If you’re prone to wolfing down your food, bear in mind that this is the primary place that you can give your digestive system a hand. "The digestive process begins in the mouth, and chewing will increase the surface area of the food so that saliva can coat it. It’s crucial; that bit can’t happen anywhere else in the digestive system."
As a rule of thumb, VIVAMAYR suggest 30 chews per mouthful - arduous, yes, but it really does help to minimise indigestion and maximise the amount of nutrients absorbed from food.
2. Skip superfoods and go back to basics.
I found it interesting that VIVAMAYR aren’t overly obsessed with the idea of ‘superfoods,’ tutoring their patients in eating in a more sustainable way. "Aim to eat fewer animal proteins and more vegetables and cold-pressed vegetable oils that are rich in antioxidants." I now follow this simple rule: make every plate 50% vegetables, and then divide the other half into thirds of fat, protein, and fibre. For breakfast, for example, I might have grilled asparagus and spinach, an egg and a few corn crackers with oil drizzled on top.

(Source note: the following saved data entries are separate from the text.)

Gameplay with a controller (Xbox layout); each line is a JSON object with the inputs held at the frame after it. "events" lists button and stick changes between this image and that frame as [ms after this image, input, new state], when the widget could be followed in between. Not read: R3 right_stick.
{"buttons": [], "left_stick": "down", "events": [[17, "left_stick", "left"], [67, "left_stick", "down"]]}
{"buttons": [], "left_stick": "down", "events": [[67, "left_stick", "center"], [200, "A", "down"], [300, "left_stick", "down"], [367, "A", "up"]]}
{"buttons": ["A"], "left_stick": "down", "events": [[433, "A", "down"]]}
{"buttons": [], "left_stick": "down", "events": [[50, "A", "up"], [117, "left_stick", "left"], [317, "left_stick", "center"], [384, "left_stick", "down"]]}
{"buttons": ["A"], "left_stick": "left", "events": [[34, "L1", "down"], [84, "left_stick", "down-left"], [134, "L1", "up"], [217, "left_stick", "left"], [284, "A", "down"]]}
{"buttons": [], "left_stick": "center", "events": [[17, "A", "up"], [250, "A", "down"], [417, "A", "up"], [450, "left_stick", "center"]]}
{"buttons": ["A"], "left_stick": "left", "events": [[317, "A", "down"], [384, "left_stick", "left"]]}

3. Eat thrice daily and skip snacks.
"It takes between three and four hours to digest food, and eating in between meals disrupts the process, leading to maldigestion and fermentation in the gut," advises Stossier. An ancillary benefit of avoiding snacking that has especially benefitted me is the hormone regulation that comes as a result of fasting between meals; eating requires insulin production which has a knock on effect on hormones. Since visiting VIVAMAYR, my polycystic ovarian syndrome symptoms have diminished considerably.
4. Avoid drinking with meals.
While the VIVAMAYR hammer home the important of hydration and remind their guests that the body is 60-70% water and that drinking enough of it is crucial to keep our metabolic pathways functioning well, they also explain that drinking with food has a hazardous effect on digestion. "Doing so dilutes saliva at exactly the moment where you need it to be in a concentrated form to help digest food - drink in between meals, but leave 20 minutes either side."
5. Eat food the size of your fist.
One of the lessons that hit home most firmly was that I was eating WAY too much food. "Healthy nutrition involves eating the amount you need related to your physical activity," says Stossier. I now use the fist rule for guidance on days when I’m moving moderately and eating thrice daily.
6. Don’t eat when you’re stressed.
I hadn’t properly considered the importance of eating when relaxed, but they are militant about it at VIVAMAYR, even suggesting that diners keep conversation to a minimum to allow for focus on food. Stossier explains that you shouldn’t eat when mentally, physically or emotionally overtired because "the digestive system works better when you are concentrating on the food you’re eating. Don’t read newspapers or look at your iPhone as you eat - just chew and meditate on your food."
7. No raw after four.
This handy rhyming rule is a good way to avoid that annoying heartburn in bed. "Our digestive capability is excellent in the morning, but lessens throughout the day. As raw food requires a lot of energy to be digested properly, it is better to avoid eating raw foods in the evening - just steam or boil them instead."